Muy al principio de los tiempos bíblicos, Dios dijo: “Ya no contenderé más con el hombre”, y se salió del escenario del mundo. Digamos que se aburrió de ver tanto desprecio a sus consejos. Cada vez que él mandaba hacer una cosa, las protestas, disidencias y rebeldías eran inenarrables.
Los hebreos, una vez liberados de los egipcios, le dijeron a Moisés que ellos no querían hablar con Dios, porque podrían morir de susto, sino que Moisés fuera él su intermediario; así, ellos podían discutir con el intermediario sin necesariamente desobedecer a Dios. Cuestión de lógica, diría Germán el sereno de mi calle.
Decía Emiliano Tardiff que a los creyentes les gusta hablar de Cristo, hablarle a Cristo, pero no les gusta que Cristo les hable. Esto se parece a muchos funcionarios que dicen ser leales al jefe, pero prefieren que lo pongan de servicio en la frontera pero que el jefe no los llame nunca. Cuestión de astucia, diría el Chavo.
Hay varios tipos de incrédulos: Los ateos, especialmente los que no conciben otro dios que ellos mismos, o que no están dispuestos a cambiar de opinión sobre muchas cosas, ni mucho menos a cambiar de conducta.
Están los agnósticos, esos que se ocultan bajo la supuesta incapacidad del hombre de conocer o comunicarse con Dios desde la actitud cerrada en la que ellos se encuentran.
Están los elitistas, muchos de los cuales son muy creyentes en Dios, santos varones que, puesto que Dios no se les ha presentado a ellos, le han prohibido a Dios que hable o se manifieste a gentes plebeyas de poca alcurnia religiosa. Y que por tanto solo conciben las manifestaciones del Espíritu como cosa del pasado, esto es, a los apóstoles y los primeros santos.

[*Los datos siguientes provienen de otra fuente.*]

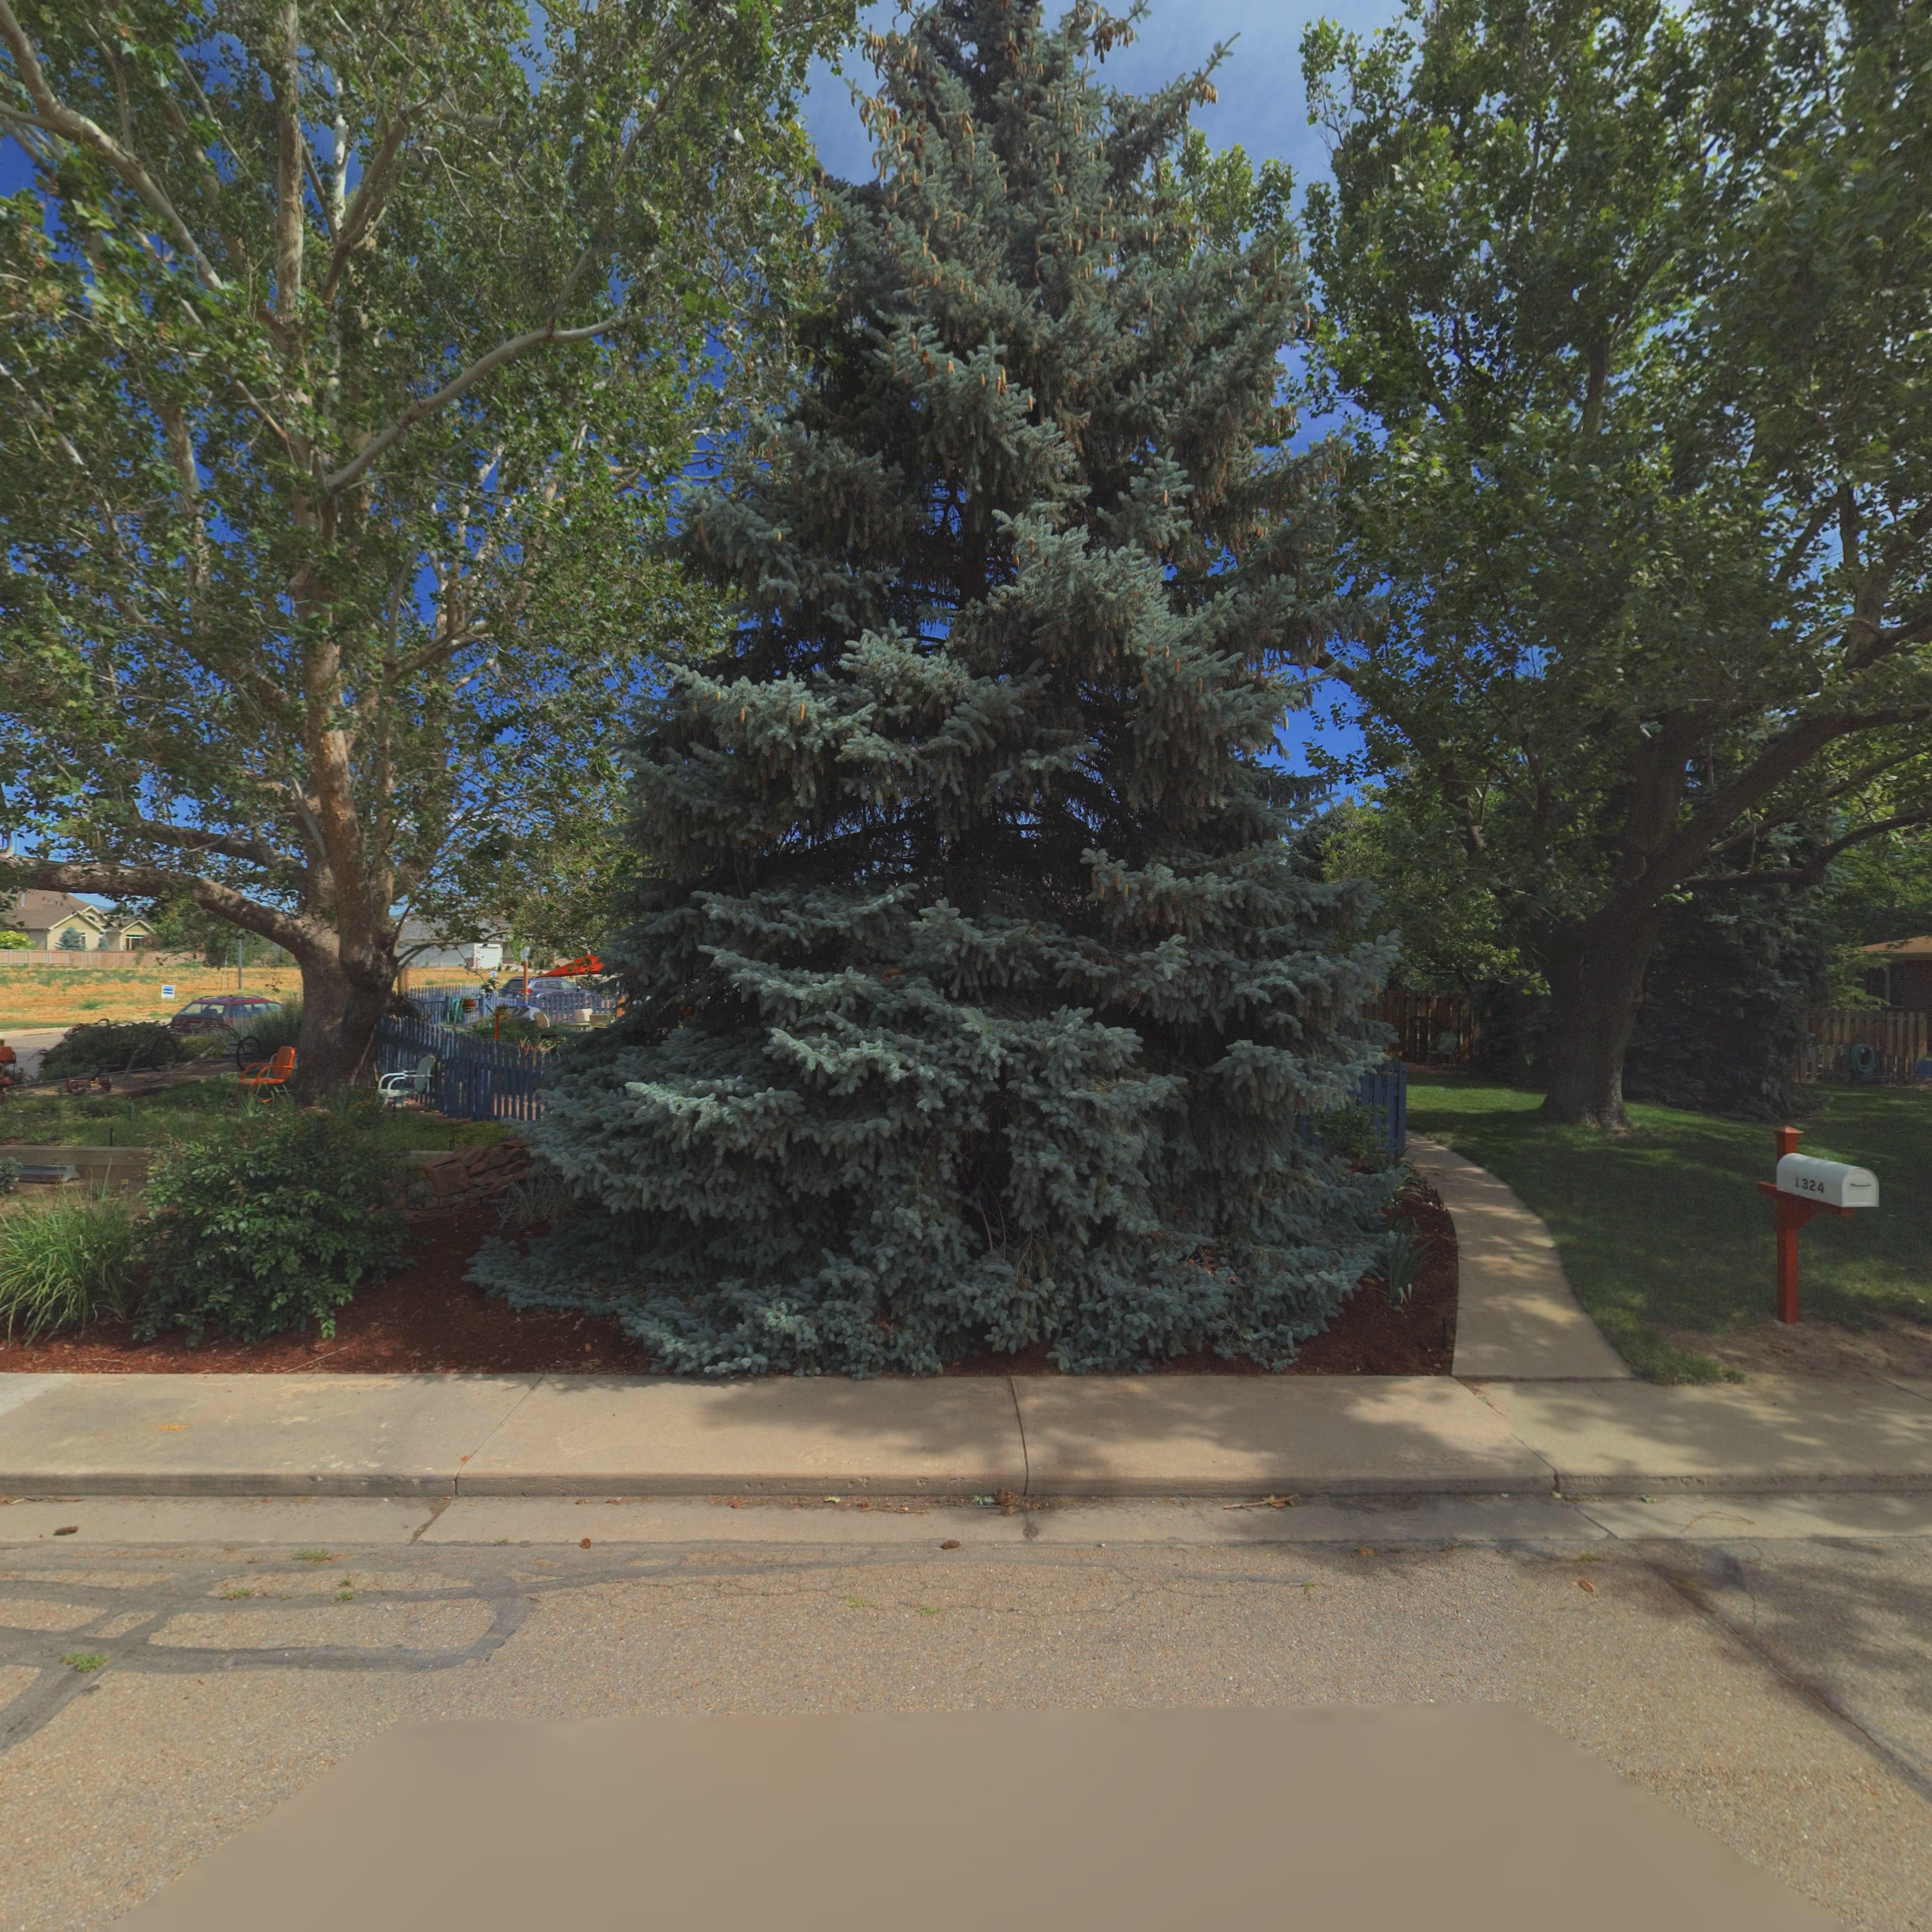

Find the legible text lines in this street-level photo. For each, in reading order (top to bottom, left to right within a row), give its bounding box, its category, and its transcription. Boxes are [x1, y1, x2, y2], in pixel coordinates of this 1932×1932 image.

[1795, 1176, 1825, 1194] StreetNumber: 1324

Deben tener razón estos sabios que así piensan, pues las gentes pobres e ineducadas hacen demasiada bulla y dan saltos como locos cuando Dios les habla o al menos ellos creen que es Dios quien los está tocando o algo parecido. Pero parecería que mayormente tienen miedo de que Dios les obligue a cambiar de vida y de ideas. Especialmente aquellos que tantas tonterías sobre Dios hayan dicho o escrito. Hubo uno de esos intelectuales que, ante muchas evidencia de la existencia de Dios, lo único que se le ocurrió fue decir: Yo aceptaría la existencia de Dios con tal que no se meta conmigo”. De ese tipo de incrédulos hay muchísimos, incluyendo a los creyentes tibios y a los fríos que ya han ido demasiado lejos por el camino equivocado, o individuos, acaso no tan comprometidos con el mundo, que se sienten demasiado adultos para cambiar, o que la inercia de sus malos hábitos les pesa demasiado.
En todo caso, si alguien tiene valor y otro tanto de integridad, nada le cuesta ponerse delante del Señor y pedirle que, si él realmente existe, se lo deje saber, a condición de que por lo menos intentaría ser mejor persona y vivir más acorde con su suprema y santa voluntad.